Medical Science Advances On Bottoms
Turns out that I was wrong yesterday and that papers are getting better. At least if the one put out in Gastroenterology by some Wake Forest docs is any indication.
Seems they wielded their beakers and petri dishes in just the right way and were able to brew up a synthetic sphincter.
Yes, just when you thought there were too many in the world already, especially down DC way, Khalil Bitar and pals found a method to grow artificial sphincters on mice. Once fully developed, these can be cut off and grafted onto human, non-mice personages in an operation that can only be described as delicate.
Those not up on your Gray’s might be interested to know this: “There are actually two sphincters at the anus — one internal and one external.” So there’s double the need for artificial you-know-whats.
Encounter Books Puts Up Link
Roger Kimball over at Encounter Books, which issued David Stove’s posthumous What’s Wrong With Benevolence? linked to my review of the same on their home page, which I consider quite an honor.

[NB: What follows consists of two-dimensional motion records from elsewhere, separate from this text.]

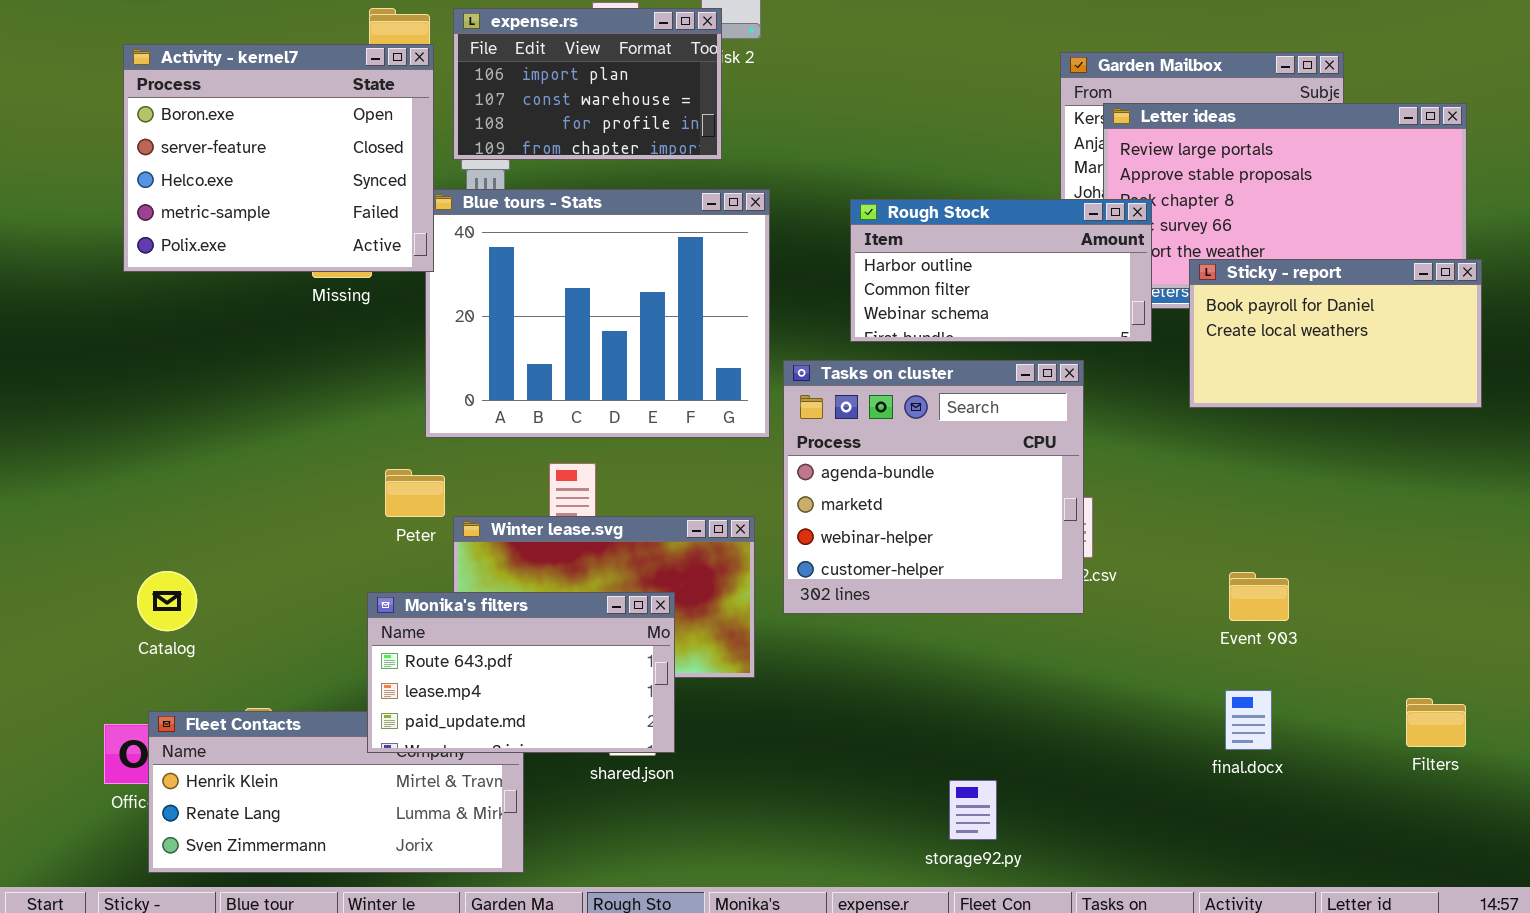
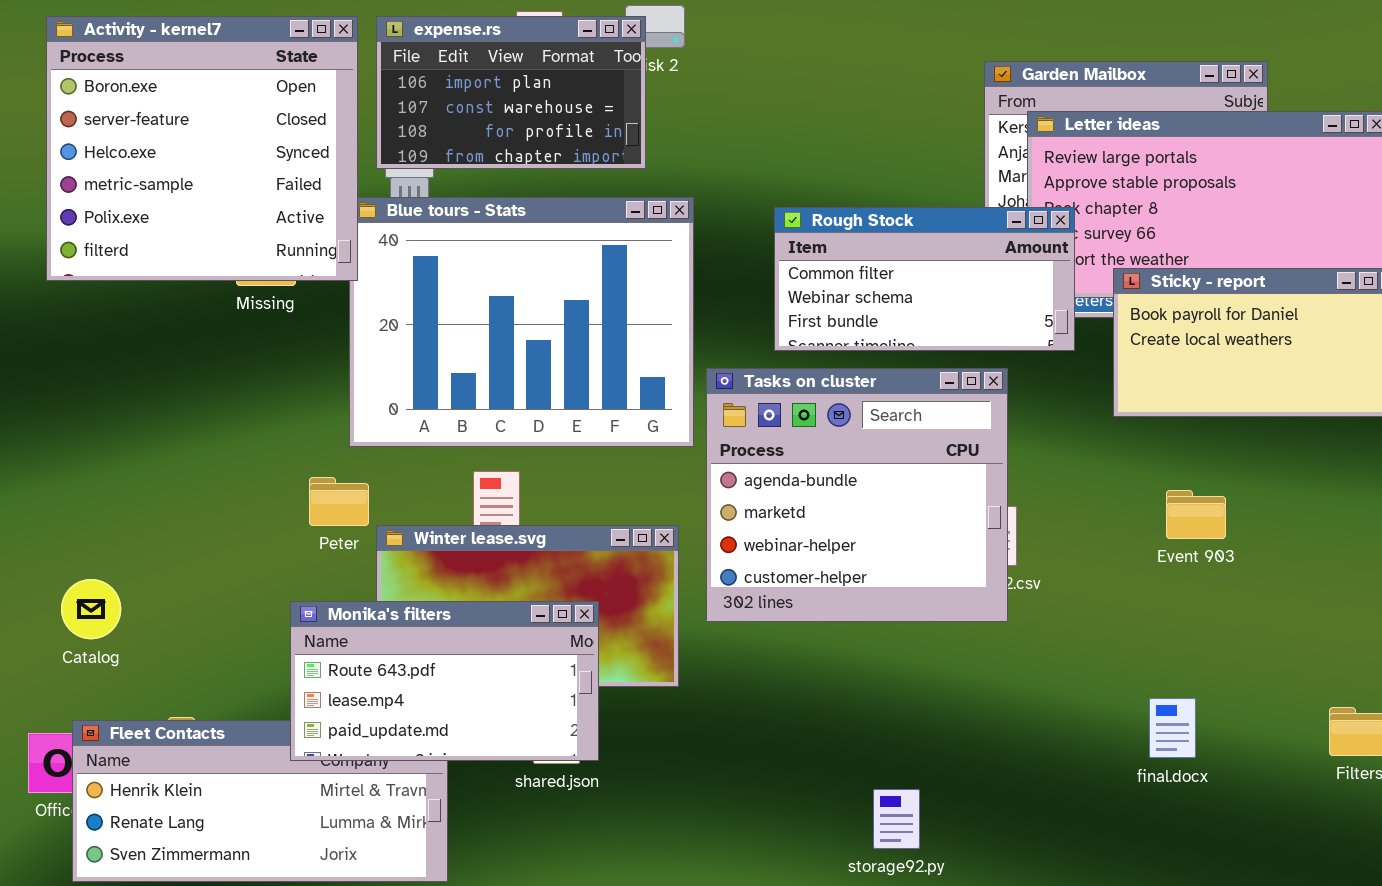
Activity - kernel7: [123,44,434,272] -> [46,16,358,281], resized
Rough Stock: [850,199,1152,342] -> [774,207,1075,351], scrolled down 1 row
Event 903: [1229,572,1289,621] -> [1166,490,1226,539], moved

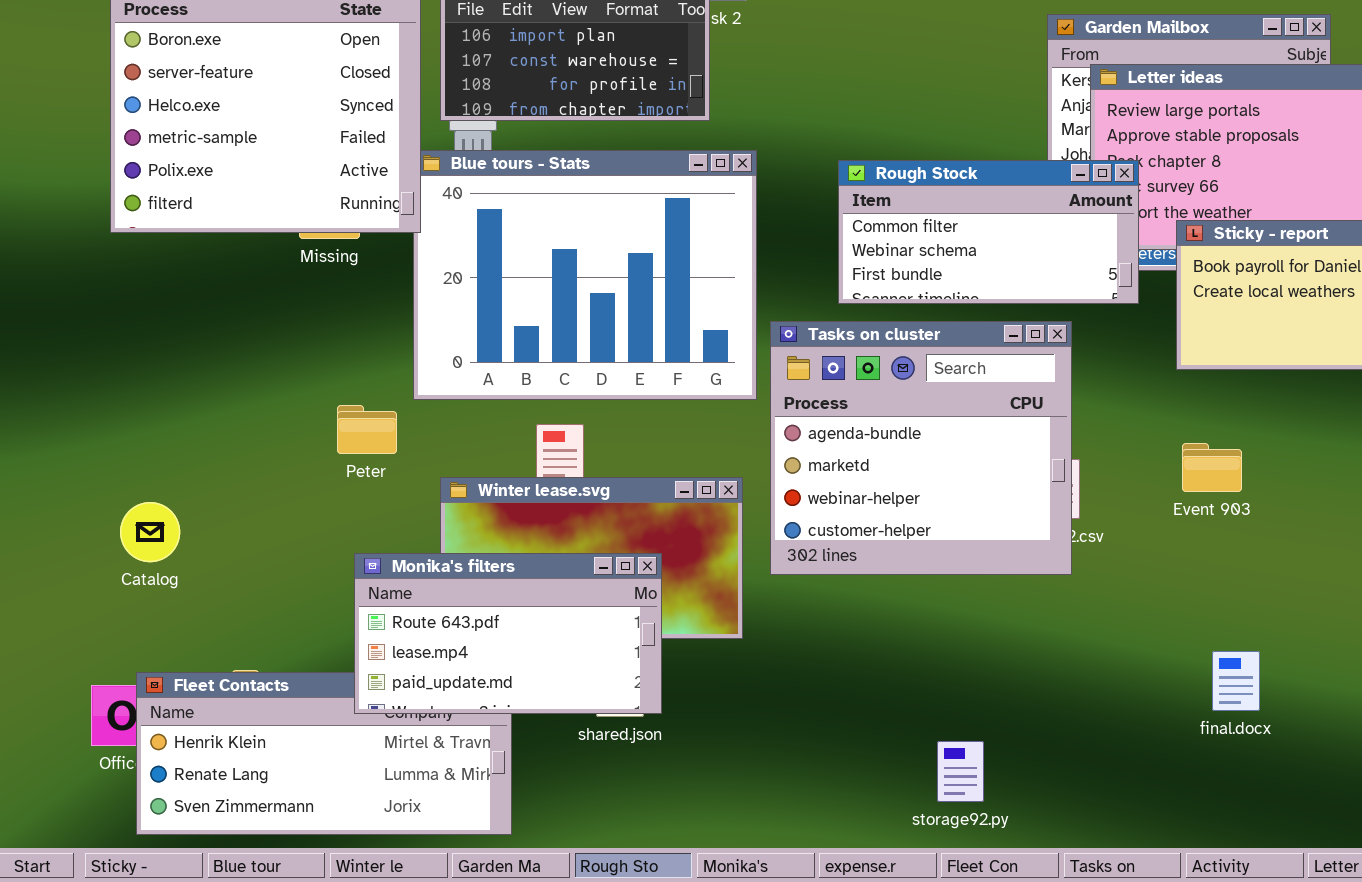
Peter: [309,477,369,526] -> [337,405,397,454], moved
Event 903: [1166,490,1226,539] -> [1182,443,1242,492], moved
Catalog: [61,579,121,639] -> [120,502,180,562], moved

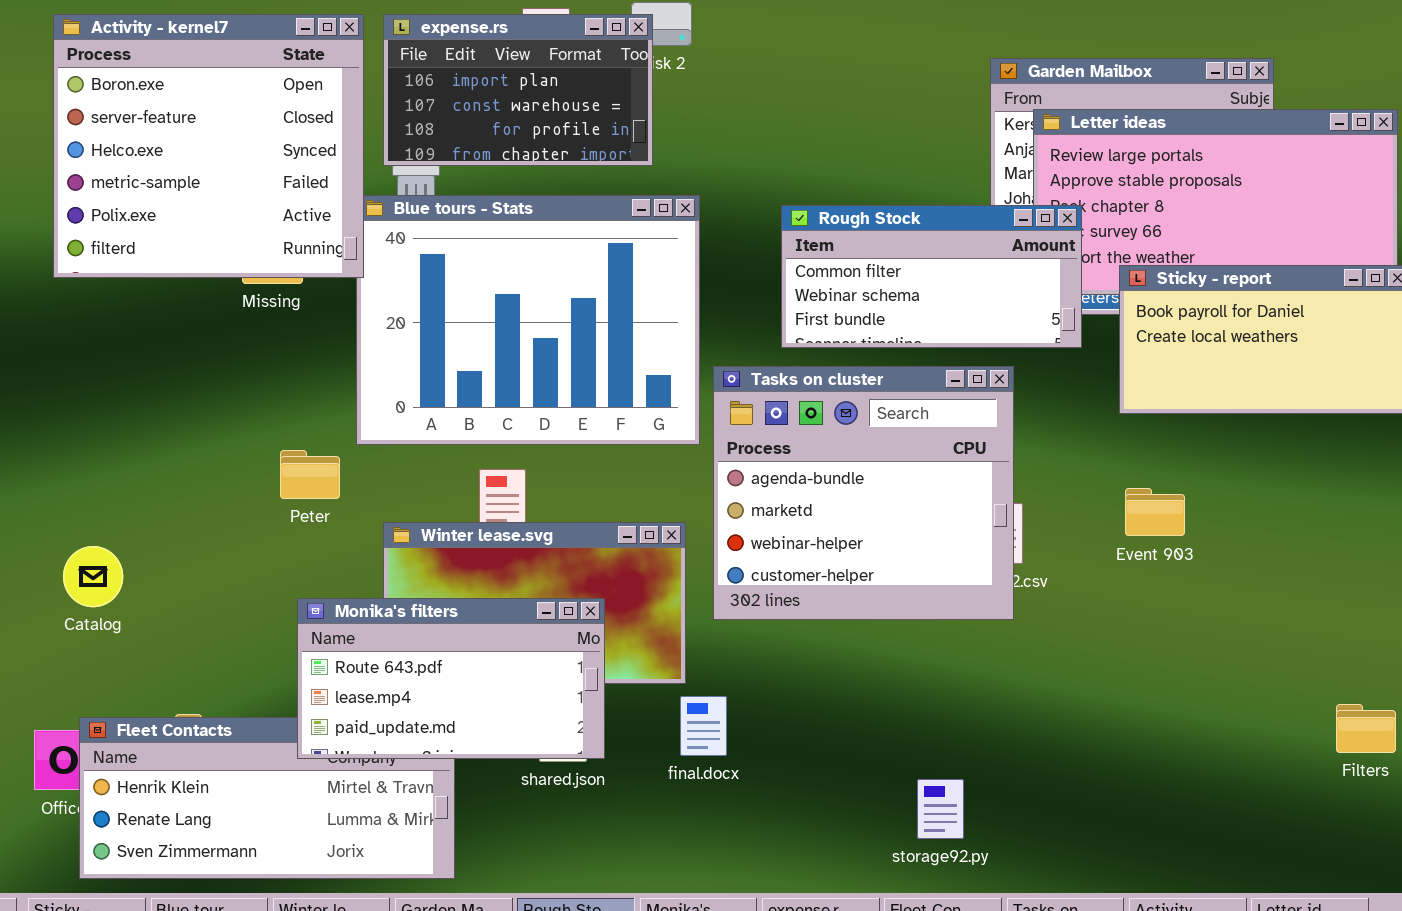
final.docx: [1212,651,1260,711] -> [680,696,727,756], moved
storage92.py: [937,741,984,802] -> [917,779,964,839], moved

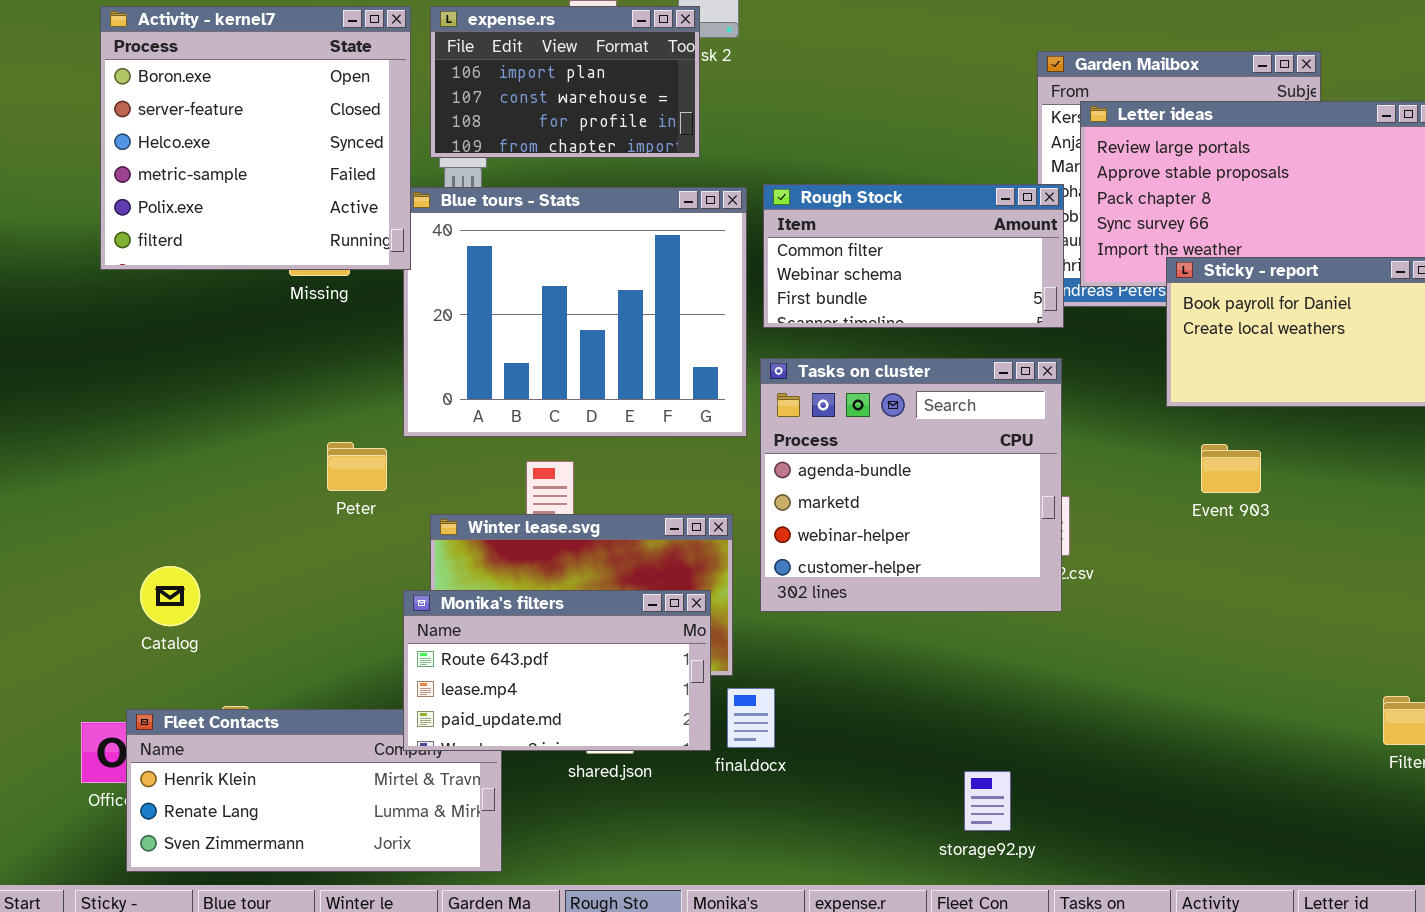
Rough Stock: [781,205,1082,348] -> [763,184,1064,328], moved
Event 903: [1125,488,1185,536] -> [1201,444,1261,493], moved
Catalog: [63,546,123,607] -> [140,566,200,626], moved
Monika's filters: [297,598,605,759] -> [403,590,711,751], moved

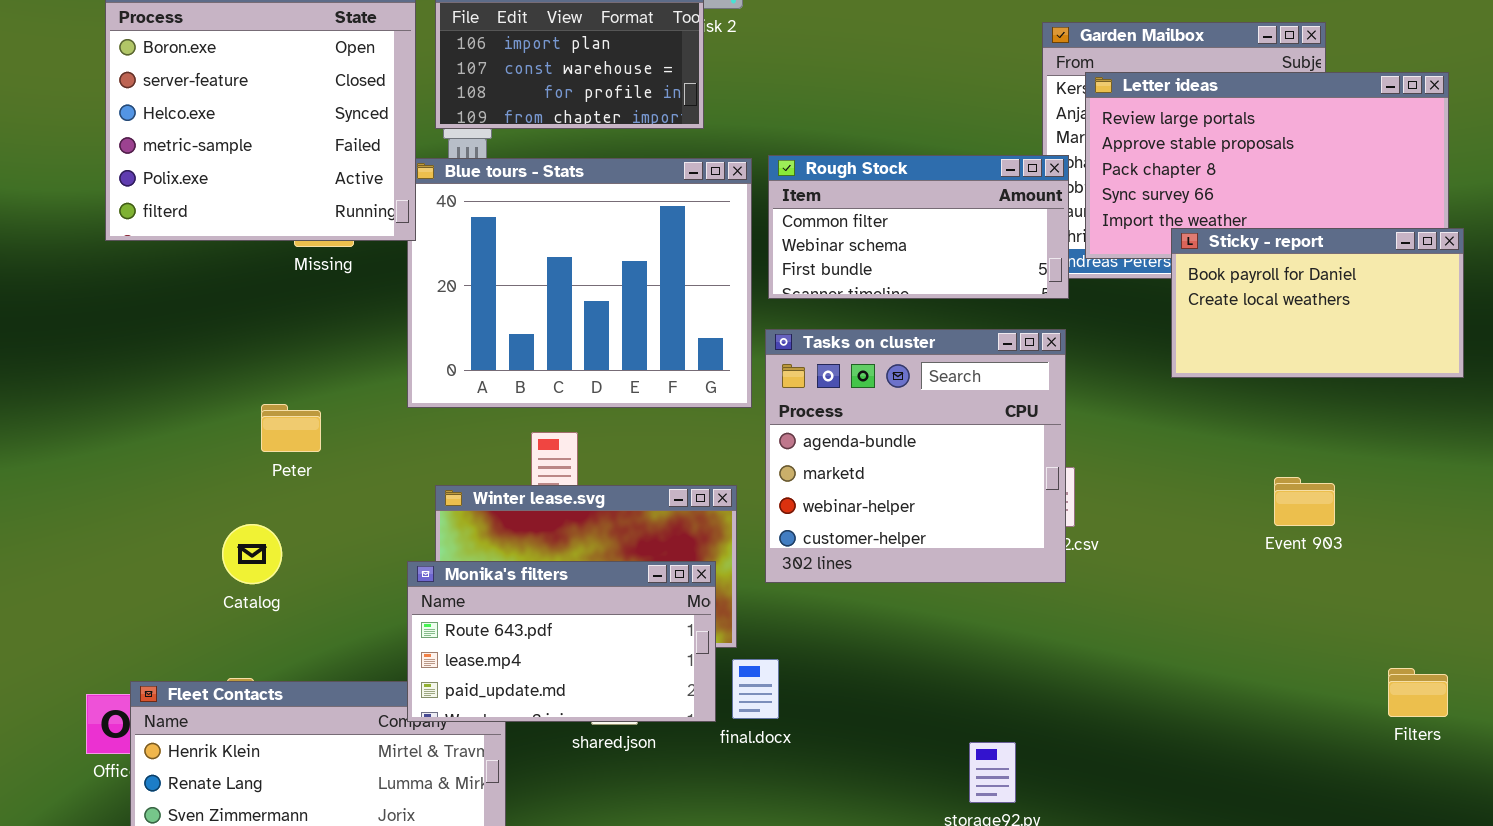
Peter: [327,442,387,491] -> [261,404,321,452], moved
Event 903: [1201,444,1261,493] -> [1274,477,1335,526], moved
Catalog: [140,566,200,626] -> [222,524,282,584], moved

If you have not yet read the review, do so now. And if you have not yet bought the book, what are you waiting for? Also highly, hugely recommended are Darwinian Fairytales: Selfish Genes, Errors of Heredity and Other Fables of Evolution and especially Against the Idols of the Age.
If you enjoy the material on this blog at all, you will like Stove’s much more.
Next Stop Vegas
In what cannot be a coincidence, and instead must be an event deeply laden with significance—statistical, cosmological, and certainly theological–last year this same time I was also off into the skies and wrote about the lady who won the lottery four times.
I did a back-of-the-envelope and surmised that the probability at least one person wins four lotteries (of the type the mystery lady won) was about 1 in 100, which isn’t so small.
Now, thanks to the many readers who alerted me to the follow-up story, we learn that the lady who won is a—are you ready?—she is a statistician! Her name is Joan R. Ginther, 63, and she is formally from Stanford.
Speculation has run amok. Do statisticians actually have an algorithm that predicts lottery numbers? Are we gifted with random prescience that allows us to amass riches?
Being a member of the guild, I cannot tell you. But I can say that one of my flights stops in Las Vegas, in which I will have a two-and-a-half-hour layover. Do not thus be surprised if the “Hire Me!” link disappears from this website tomorrow.
Update My attempts to parlay my grub stake ($1) into a retirement-inducing fortune with the Las Vegas airport slot machines failed. I will thus still be accepting job offers.